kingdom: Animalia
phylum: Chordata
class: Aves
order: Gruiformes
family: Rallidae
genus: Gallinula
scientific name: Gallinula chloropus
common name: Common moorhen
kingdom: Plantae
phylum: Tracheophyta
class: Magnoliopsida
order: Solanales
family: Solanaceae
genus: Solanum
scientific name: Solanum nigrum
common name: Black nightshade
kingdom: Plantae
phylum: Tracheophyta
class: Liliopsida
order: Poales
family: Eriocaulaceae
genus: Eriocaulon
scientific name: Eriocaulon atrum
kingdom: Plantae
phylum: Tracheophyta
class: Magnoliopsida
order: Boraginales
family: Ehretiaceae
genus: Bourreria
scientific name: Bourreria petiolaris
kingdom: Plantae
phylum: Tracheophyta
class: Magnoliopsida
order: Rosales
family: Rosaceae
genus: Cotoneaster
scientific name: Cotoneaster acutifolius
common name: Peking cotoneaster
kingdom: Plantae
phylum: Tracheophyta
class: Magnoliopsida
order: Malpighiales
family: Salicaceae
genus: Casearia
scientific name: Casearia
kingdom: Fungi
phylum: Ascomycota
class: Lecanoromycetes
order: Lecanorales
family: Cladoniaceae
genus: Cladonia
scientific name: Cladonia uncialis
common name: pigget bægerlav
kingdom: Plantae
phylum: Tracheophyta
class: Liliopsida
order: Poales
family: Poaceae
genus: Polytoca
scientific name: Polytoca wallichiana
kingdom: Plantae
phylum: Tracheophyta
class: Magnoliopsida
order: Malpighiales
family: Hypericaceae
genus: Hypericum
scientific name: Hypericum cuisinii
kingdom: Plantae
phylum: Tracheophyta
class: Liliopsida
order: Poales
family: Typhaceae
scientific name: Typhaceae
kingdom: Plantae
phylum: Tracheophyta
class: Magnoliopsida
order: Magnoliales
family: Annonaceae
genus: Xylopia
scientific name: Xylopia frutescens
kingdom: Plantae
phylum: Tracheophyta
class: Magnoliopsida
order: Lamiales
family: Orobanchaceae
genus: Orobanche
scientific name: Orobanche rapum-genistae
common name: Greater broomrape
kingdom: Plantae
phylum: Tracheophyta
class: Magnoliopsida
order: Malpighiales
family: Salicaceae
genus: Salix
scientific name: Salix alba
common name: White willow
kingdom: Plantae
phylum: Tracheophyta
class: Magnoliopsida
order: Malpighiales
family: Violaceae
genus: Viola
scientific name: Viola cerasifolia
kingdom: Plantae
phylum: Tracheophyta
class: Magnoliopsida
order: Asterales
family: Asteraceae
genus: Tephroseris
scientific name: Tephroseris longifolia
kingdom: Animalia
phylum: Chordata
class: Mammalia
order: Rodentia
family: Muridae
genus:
-----
Update the data above by putting "Latin name" wherever "scientific name" appears, keeping everything else the same.

kingdom: Animalia
phylum: Chordata
class: Aves
order: Gruiformes
family: Rallidae
genus: Gallinula
Latin name: Gallinula chloropus
common name: Common moorhen
kingdom: Plantae
phylum: Tracheophyta
class: Magnoliopsida
order: Solanales
family: Solanaceae
genus: Solanum
Latin name: Solanum nigrum
common name: Black nightshade
kingdom: Plantae
phylum: Tracheophyta
class: Liliopsida
order: Poales
family: Eriocaulaceae
genus: Eriocaulon
Latin name: Eriocaulon atrum
kingdom: Plantae
phylum: Tracheophyta
class: Magnoliopsida
order: Boraginales
family: Ehretiaceae
genus: Bourreria
Latin name: Bourreria petiolaris
kingdom: Plantae
phylum: Tracheophyta
class: Magnoliopsida
order: Rosales
family: Rosaceae
genus: Cotoneaster
Latin name: Cotoneaster acutifolius
common name: Peking cotoneaster
kingdom: Plantae
phylum: Tracheophyta
class: Magnoliopsida
order: Malpighiales
family: Salicaceae
genus: Casearia
Latin name: Casearia
kingdom: Fungi
phylum: Ascomycota
class: Lecanoromycetes
order: Lecanorales
family: Cladoniaceae
genus: Cladonia
Latin name: Cladonia uncialis
common name: pigget bægerlav
kingdom: Plantae
phylum: Tracheophyta
class: Liliopsida
order: Poales
family: Poaceae
genus: Polytoca
Latin name: Polytoca wallichiana
kingdom: Plantae
phylum: Tracheophyta
class: Magnoliopsida
order: Malpighiales
family: Hypericaceae
genus: Hypericum
Latin name: Hypericum cuisinii
kingdom: Plantae
phylum: Tracheophyta
class: Liliopsida
order: Poales
family: Typhaceae
Latin name: Typhaceae
kingdom: Plantae
phylum: Tracheophyta
class: Magnoliopsida
order: Magnoliales
family: Annonaceae
genus: Xylopia
Latin name: Xylopia frutescens
kingdom: Plantae
phylum: Tracheophyta
class: Magnoliopsida
order: Lamiales
family: Orobanchaceae
genus: Orobanche
Latin name: Orobanche rapum-genistae
common name: Greater broomrape
kingdom: Plantae
phylum: Tracheophyta
class: Magnoliopsida
order: Malpighiales
family: Salicaceae
genus: Salix
Latin name: Salix alba
common name: White willow
kingdom: Plantae
phylum: Tracheophyta
class: Magnoliopsida
order: Malpighiales
family: Violaceae
genus: Viola
Latin name: Viola cerasifolia
kingdom: Plantae
phylum: Tracheophyta
class: Magnoliopsida
order: Asterales
family: Asteraceae
genus: Tephroseris
Latin name: Tephroseris longifolia
kingdom: Animalia
phylum: Chordata
class: Mammalia
order: Rodentia
family: Muridae
genus:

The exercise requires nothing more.